VALIDUS REINSURANCE, LTD V. UNITED STATES (No. 13-0109; February 5, 2014)
The U.S. District Court for the District of Columbia recently held that a retrocession insurance policy is exempt from the excise tax of Section 4371 of title 26 of the U.S. Code. Section 4371 is a tax on insurance transactions issued by foreign insurers or reinsurers. In 2006, Validus Reinsurance, LTD (Validus) paid premiums on nine retrocession policies it obtained from foreign insurers. In 2012, the Internal Revenue Service (IRS) requested that Validus consent to an assessment of an excise tax on the retrocession premiums.
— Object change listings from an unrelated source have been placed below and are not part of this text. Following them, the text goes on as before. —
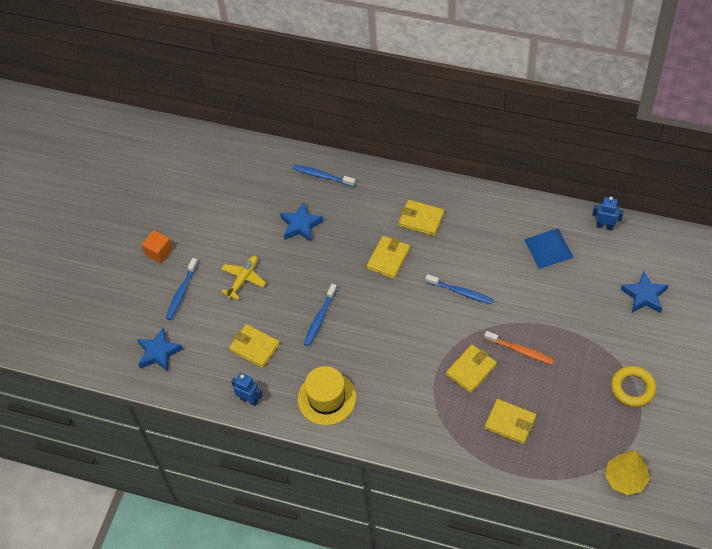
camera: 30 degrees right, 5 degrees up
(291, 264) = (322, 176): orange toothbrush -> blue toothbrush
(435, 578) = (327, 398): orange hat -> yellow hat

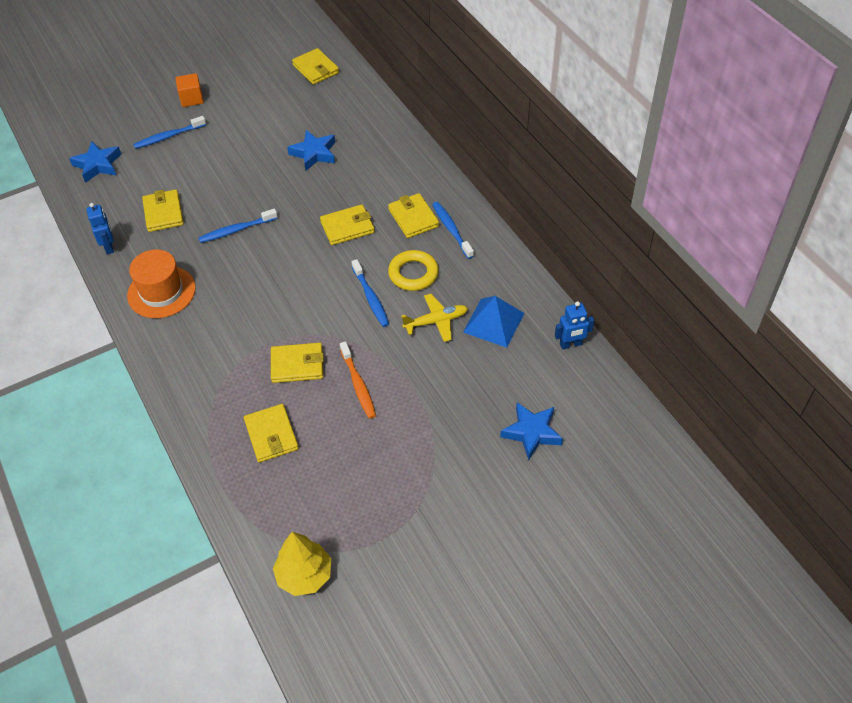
camera: 40 degrees right, 5 degrees down
(220, 162) = (315, 69): none -> yellow wallet
(243, 279) = (221, 160): yellow plane -> yellow plane (436, 321)
(322, 176) = (378, 130): blue toothbrush -> blue toothbrush (451, 230)
(327, 398) = (161, 292): yellow hat -> orange hat
(605, 226) = (571, 344): blue robot -> blue robot turned 105 degrees clockwise
(632, 388) = (415, 502): yellow ring -> yellow ring (413, 274)

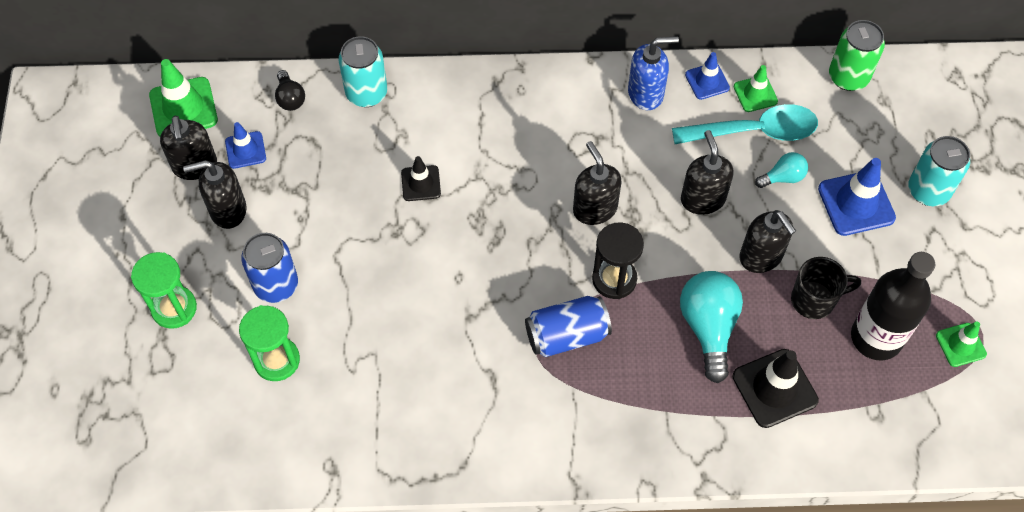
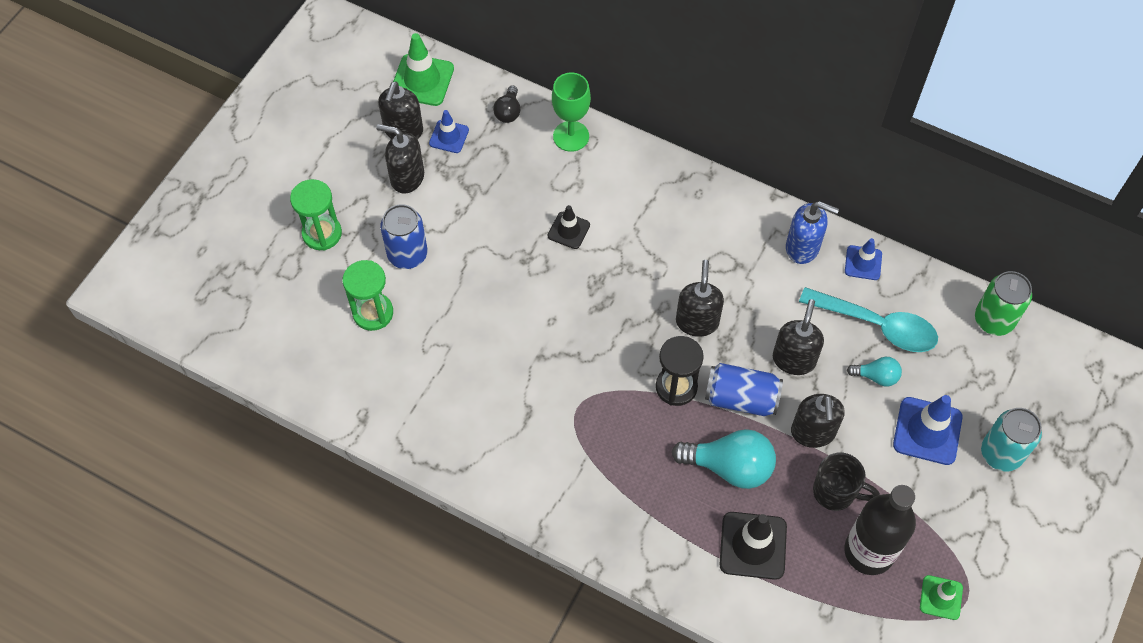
camera: 30 degrees right, 0 degrees up
(366, 93) = (571, 136): turquoise can -> green goblet
(567, 335) = (608, 412): blue can -> blue can (741, 398)
(708, 327) = (729, 467): turquoise light bulb -> turquoise light bulb turned 75 degrees clockwise
(755, 94) = (899, 294): green traffic cone -> none

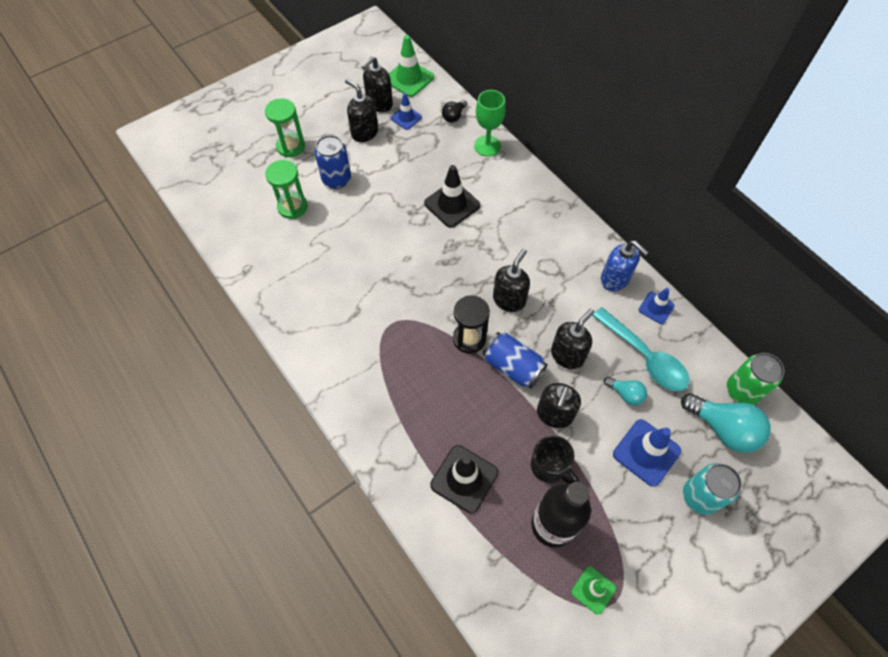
camera: 25 degrees right, 0 degrees up
(568, 230) = (452, 204): black traffic cone -> black traffic cone, size x1.66
(729, 467) = (477, 412): turquoise light bulb -> turquoise light bulb (723, 429)

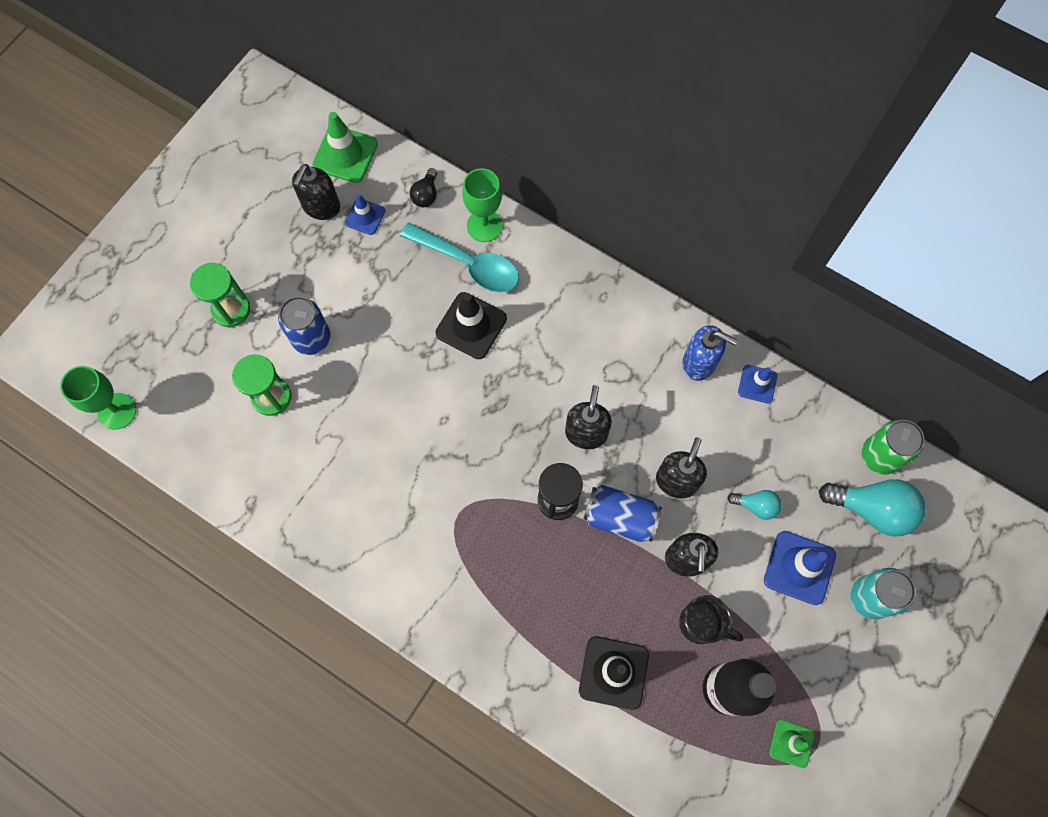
camera: 20 degrees left, 10 degrees up
(186, 184) = (117, 411): none -> green goblet
(364, 132) = (319, 257): black soap dispenser -> none
(644, 357) = (763, 452): turquoise spoon -> turquoise spoon (468, 264)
The reinsurer paid the assessment in full, then filed a claim for refund with the IRS. After six months, and with no action by the IRS, the reinsurer filed this action seeking a refund of the excise tax.
Both parties submitted motions for summary judgment. Validus argued that the plain language of section 4371 does not apply beyond the first level of reinsurance transactions, i.e., between a direct insurer and reinsurer. The IRS argued that Congress intended to impose the tax on any and all successive levels of insurance or reinsurance obtained from a foreign insurer.
The court agreed with Validus and held that the plain language of the statute does not impose an excise tax on retrocession insurance transactions. Section 4371(3) contains a clear internal limitation on its application to reinsurance policies. The contracts taxable under section 4371 are contracts for “[c]asualty insurance and indemnity bonds … [l]ife insurance, sickness and accident policies, and annuity contracts.” A retrocession policy that provides reinsurance is outside the scope of section 4371(3) and not subject to the excise tax imposed on second-level reinsurance contracts. Therefore, Validus’ motion for summary judgment was granted.
IMPACT — REINSURANCE: This decision removes an excise tax imposed by the IRS on foreign reinsurers, yielding a more favorable tax environment in which foreign reinsurers may issue retrocessional cover.